I sense a disturbing trend amongst some of the fresh graduates lately. A lot of kids are coming my way that fit a specific archetype: nice, smart, passionate, and utterly screwed by the false expectations fed to them by their educational institutions. They have spent at least four years and their reserve of educational funds following a producer track at a school that offers a producer track for the video games industry.
When they graduate, they will be fighting for positions that make up the smallest ratio of head count on a development team when compared to programmers, artists, designers, audio engineers, and QA. And within this ratio, they will be competing with an army of veteran experienced producers who are flooding the job market seeking to fill those low-ratio positions.
I feel for these kids who will be graduating this year with a "producer education", and I can't help but garner a growing disdain for the educational facilities that are empowering this mindset of entitlement to producer positions at some game company upon fresh graduation.
I would like to make the following potentially controversial assertion:
Getting a producer job upon graduation from college is currently an exception rather than the norm.
I am often approached by students asking for advice on getting their first job in the industry. I typically respond by asking them what their skillsets are. Sadly, I am finding more and more who would answer that their skillset lies in their management prowess as they proudly explain their past experiences managing group projects in the classroom.

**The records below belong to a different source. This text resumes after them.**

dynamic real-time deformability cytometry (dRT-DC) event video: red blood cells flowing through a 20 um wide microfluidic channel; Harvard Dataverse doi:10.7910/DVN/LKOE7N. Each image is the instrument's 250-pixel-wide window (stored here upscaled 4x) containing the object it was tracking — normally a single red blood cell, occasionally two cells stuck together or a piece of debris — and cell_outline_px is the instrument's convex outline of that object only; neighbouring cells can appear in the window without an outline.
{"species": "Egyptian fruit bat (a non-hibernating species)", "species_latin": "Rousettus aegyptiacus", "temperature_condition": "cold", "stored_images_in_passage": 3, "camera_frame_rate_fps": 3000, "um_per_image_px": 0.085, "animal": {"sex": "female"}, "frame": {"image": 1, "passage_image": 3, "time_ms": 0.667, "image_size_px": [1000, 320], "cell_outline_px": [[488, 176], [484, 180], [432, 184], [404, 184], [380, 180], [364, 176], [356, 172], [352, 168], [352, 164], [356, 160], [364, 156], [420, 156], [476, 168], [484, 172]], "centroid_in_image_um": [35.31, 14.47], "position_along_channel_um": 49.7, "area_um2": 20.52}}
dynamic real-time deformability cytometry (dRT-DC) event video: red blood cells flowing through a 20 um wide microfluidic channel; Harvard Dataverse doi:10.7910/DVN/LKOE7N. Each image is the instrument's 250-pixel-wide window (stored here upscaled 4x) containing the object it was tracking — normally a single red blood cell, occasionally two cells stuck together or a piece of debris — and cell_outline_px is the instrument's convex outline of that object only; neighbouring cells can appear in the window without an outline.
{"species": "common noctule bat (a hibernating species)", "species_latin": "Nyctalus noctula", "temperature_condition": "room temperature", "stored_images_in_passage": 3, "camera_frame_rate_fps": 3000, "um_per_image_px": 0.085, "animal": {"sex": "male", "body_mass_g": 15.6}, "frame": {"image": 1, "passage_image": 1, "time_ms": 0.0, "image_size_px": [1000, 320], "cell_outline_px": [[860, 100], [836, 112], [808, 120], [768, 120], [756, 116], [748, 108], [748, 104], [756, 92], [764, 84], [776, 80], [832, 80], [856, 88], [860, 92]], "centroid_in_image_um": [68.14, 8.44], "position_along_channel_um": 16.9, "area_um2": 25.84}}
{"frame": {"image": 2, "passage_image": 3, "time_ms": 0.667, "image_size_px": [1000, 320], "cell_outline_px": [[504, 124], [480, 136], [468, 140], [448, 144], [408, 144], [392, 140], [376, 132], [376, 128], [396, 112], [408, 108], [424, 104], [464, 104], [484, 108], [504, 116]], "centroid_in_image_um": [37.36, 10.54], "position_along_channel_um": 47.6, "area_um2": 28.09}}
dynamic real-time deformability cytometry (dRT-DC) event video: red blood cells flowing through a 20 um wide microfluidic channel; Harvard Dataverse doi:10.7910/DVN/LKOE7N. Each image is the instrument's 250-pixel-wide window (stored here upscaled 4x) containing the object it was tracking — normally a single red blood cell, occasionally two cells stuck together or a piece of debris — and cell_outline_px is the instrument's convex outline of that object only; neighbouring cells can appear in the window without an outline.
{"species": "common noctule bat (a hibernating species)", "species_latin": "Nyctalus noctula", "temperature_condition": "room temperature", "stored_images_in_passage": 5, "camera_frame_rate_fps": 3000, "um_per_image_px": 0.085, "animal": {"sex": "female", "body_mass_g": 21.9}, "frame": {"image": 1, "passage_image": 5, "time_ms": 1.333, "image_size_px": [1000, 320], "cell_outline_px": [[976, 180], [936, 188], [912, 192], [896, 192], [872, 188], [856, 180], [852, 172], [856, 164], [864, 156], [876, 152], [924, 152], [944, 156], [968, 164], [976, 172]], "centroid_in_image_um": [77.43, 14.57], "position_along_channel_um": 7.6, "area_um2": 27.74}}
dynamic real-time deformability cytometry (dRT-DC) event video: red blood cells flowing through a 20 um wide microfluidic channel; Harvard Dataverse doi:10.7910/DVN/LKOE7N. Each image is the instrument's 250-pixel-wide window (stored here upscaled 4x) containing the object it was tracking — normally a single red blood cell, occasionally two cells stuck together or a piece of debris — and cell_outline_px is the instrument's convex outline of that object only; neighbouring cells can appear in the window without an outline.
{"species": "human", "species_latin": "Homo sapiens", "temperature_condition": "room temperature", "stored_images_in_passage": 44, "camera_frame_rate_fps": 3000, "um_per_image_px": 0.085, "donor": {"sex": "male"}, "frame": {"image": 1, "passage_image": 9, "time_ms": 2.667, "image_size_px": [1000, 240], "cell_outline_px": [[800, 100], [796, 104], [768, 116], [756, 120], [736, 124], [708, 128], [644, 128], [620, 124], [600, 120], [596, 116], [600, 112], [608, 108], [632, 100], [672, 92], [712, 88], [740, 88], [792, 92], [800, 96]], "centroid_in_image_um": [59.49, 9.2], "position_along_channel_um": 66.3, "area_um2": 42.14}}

I run into enough of these archetypes to the point where I am now developing a template response to those who ask me for advice on getting in. Aside from pointing them to the excellent IGDA Breakin' in link, I will also offer these words to them:
"Management is a skill that is best cultivated with another skill that involves implementation. We don't necessarily seek out people with no experience who's only purpose on the team is to tell others what to do without having any skills to do anything themselves.

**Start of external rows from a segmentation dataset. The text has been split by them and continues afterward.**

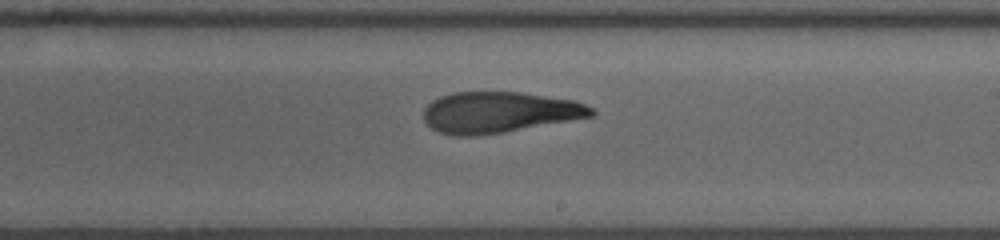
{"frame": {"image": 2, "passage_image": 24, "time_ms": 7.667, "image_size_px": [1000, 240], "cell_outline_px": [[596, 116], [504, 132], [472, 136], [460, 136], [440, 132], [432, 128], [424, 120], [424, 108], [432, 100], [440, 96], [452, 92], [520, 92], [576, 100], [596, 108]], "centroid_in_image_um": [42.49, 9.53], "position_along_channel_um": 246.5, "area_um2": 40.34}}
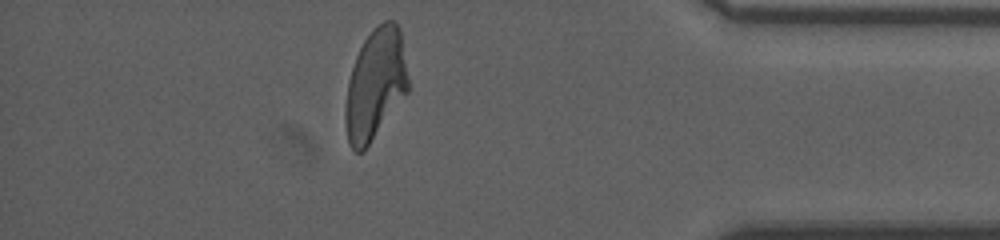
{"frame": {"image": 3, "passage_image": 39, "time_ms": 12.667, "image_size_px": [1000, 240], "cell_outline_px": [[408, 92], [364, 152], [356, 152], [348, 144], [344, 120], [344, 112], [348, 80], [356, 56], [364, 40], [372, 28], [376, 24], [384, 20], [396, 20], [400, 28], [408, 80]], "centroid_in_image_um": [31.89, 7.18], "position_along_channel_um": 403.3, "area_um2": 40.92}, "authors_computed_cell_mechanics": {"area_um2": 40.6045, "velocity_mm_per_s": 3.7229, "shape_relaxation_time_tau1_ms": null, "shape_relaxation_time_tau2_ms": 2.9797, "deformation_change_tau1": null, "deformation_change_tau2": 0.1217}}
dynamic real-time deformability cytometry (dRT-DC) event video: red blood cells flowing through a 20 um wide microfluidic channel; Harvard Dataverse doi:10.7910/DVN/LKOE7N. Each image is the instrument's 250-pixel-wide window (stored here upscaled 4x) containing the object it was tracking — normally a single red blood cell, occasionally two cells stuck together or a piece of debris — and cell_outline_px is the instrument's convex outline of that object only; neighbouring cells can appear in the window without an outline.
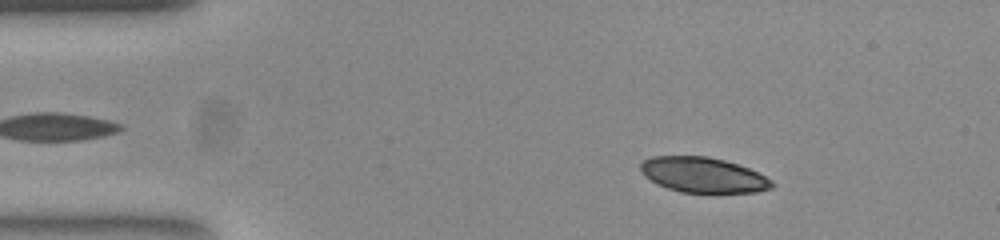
{"species": "common noctule bat (a hibernating species)", "species_latin": "Nyctalus noctula", "temperature_condition": "room temperature", "stored_images_in_passage": 51, "camera_frame_rate_fps": 3000, "um_per_image_px": 0.085, "animal": {"sex": "female", "body_mass_g": 23.0, "forearm_length_mm": 53.4}, "frame": {"image": 1, "passage_image": 7, "time_ms": 2.0, "image_size_px": [1000, 240], "cell_outline_px": [[776, 184], [772, 188], [756, 192], [680, 192], [656, 184], [644, 176], [640, 172], [640, 164], [644, 160], [652, 156], [708, 156], [724, 160], [748, 168], [772, 180]], "centroid_in_image_um": [59.74, 14.87], "position_along_channel_um": 25.3, "area_um2": 26.93}}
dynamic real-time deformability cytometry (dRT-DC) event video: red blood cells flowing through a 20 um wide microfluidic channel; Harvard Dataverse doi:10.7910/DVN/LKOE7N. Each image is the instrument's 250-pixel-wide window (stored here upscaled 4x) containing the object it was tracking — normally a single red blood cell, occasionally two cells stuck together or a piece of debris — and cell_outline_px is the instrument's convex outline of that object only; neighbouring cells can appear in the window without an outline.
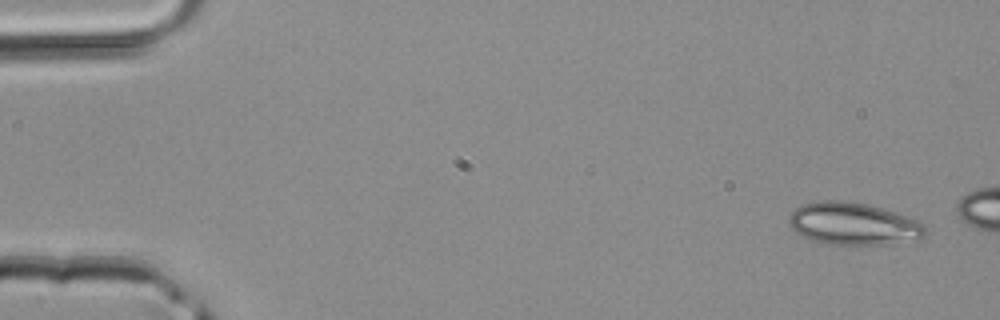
{"species": "common noctule bat (a hibernating species)", "species_latin": "Nyctalus noctula", "temperature_condition": "room temperature", "stored_images_in_passage": 2, "segment_of_instrument_passage": [2, 2], "camera_frame_rate_fps": 3000, "um_per_image_px": 0.085, "animal": {"sex": "male", "body_mass_g": 20.4}, "frame": {"image": 1, "passage_image": 2, "time_ms": 0.333, "image_size_px": [1000, 320], "cell_outline_px": [[924, 236], [884, 244], [824, 244], [812, 240], [796, 232], [788, 224], [788, 216], [800, 204], [824, 200], [844, 200], [868, 204], [908, 216], [920, 220], [924, 224]], "centroid_in_image_um": [72.47, 18.99], "position_along_channel_um": 12.5, "area_um2": 33.41}}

So that is my advice to you: Your producer education in the classroom does not entitle you to a job as a producer in an actual game studioDo NOT graduate with the intent to become an 'entry level producer'. Offer an implementation skill as your primary value to potential employers. Enter a game company as an entry-level artist, level builder, systems designer, QA, audio engineer, or programmer. Work in the trenches for a few years. When you gain enough EXP with at least two finished products, then you may be qualified to become a deployer of tasks able to empathize with those who are walking paths that you have already taken.
It is never too late to learn an implementation skill. The best way to get started is to pick up an existing tool set for making games (like UDK or Unity) and make a game all by yourself. It does not have to be a great game. It simply needs to be a thing that you made that involves bad art, bad scripting, and bad game design... the intent is not to make something great, it is simply to have the experience of making something that is YOURS."

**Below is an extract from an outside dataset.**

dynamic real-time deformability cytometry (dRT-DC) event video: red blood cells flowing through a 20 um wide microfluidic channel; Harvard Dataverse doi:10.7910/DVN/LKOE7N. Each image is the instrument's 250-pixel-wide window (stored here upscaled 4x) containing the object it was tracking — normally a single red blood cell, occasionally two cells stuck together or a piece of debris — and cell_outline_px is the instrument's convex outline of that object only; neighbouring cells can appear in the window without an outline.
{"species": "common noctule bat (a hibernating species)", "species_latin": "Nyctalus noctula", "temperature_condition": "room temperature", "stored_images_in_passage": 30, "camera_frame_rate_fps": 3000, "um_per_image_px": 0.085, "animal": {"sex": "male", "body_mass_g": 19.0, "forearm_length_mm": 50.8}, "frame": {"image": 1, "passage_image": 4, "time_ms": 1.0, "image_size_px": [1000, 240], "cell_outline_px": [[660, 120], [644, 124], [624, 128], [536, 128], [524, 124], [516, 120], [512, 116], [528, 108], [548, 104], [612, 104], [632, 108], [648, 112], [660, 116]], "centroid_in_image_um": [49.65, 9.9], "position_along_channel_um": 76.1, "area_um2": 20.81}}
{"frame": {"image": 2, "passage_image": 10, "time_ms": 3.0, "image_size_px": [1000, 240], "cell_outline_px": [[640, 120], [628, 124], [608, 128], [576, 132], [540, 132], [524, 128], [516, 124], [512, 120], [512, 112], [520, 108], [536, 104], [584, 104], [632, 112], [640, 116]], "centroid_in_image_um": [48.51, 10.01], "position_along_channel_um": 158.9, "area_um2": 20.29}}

You must become familiar with the skills from each of your cats if you are to lead them against the evil forces of Mumm-Raa.
Strength - Know more about animations/modeling than typical non-artists
Cunning - Know more about coding than typical non-coders
Illusion - Know more about level building/scripting/systems than typical non-designers
and Cheetah Speed! (understand the plight of QA, Audio, and Localization teams)
Master them all... to become Lion-O!